[Hardware project source files]
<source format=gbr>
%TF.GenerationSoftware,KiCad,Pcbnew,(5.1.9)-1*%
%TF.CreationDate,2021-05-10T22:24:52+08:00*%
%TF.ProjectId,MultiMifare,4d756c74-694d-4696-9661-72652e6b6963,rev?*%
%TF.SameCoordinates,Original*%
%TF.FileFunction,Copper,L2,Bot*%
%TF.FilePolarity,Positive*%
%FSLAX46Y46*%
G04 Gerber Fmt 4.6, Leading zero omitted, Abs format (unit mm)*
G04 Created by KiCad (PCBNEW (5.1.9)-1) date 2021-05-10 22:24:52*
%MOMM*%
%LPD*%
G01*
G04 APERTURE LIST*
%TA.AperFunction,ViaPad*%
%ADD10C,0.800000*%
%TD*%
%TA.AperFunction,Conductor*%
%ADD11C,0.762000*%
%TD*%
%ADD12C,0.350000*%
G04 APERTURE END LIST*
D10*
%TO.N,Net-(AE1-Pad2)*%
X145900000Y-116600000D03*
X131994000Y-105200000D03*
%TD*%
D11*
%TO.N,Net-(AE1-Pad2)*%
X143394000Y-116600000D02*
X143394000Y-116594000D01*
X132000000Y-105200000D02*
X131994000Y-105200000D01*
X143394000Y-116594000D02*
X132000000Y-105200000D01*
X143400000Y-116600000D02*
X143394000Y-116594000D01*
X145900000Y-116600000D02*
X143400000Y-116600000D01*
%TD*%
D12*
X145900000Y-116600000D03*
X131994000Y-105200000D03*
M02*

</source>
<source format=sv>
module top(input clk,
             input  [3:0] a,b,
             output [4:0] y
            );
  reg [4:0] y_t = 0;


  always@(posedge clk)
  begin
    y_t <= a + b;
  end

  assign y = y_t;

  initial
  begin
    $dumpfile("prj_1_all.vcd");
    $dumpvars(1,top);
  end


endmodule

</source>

# AIM OF THE EXERCISE
Set out exactly the lines from the one bearing "X143394000Y-116600000D02*" through the end of the data, including both ends and omitting all others.

# SOLUTION
X143394000Y-116600000D02*
X143394000Y-116594000D01*
X132000000Y-105200000D02*
X131994000Y-105200000D01*
X143394000Y-116594000D02*
X132000000Y-105200000D01*
X143400000Y-116600000D02*
X143394000Y-116594000D01*
X145900000Y-116600000D02*
X143400000Y-116600000D01*
%TD*%
D12*
X145900000Y-116600000D03*
X131994000Y-105200000D03*
M02*

</source>
<source format=sv>
module top(input clk,
             input  [3:0] a,b,
             output [4:0] y
            );
  reg [4:0] y_t = 0;


  always@(posedge clk)
  begin
    y_t <= a + b;
  end

  assign y = y_t;

  initial
  begin
    $dumpfile("prj_1_all.vcd");
    $dumpvars(1,top);
  end


endmodule

</source>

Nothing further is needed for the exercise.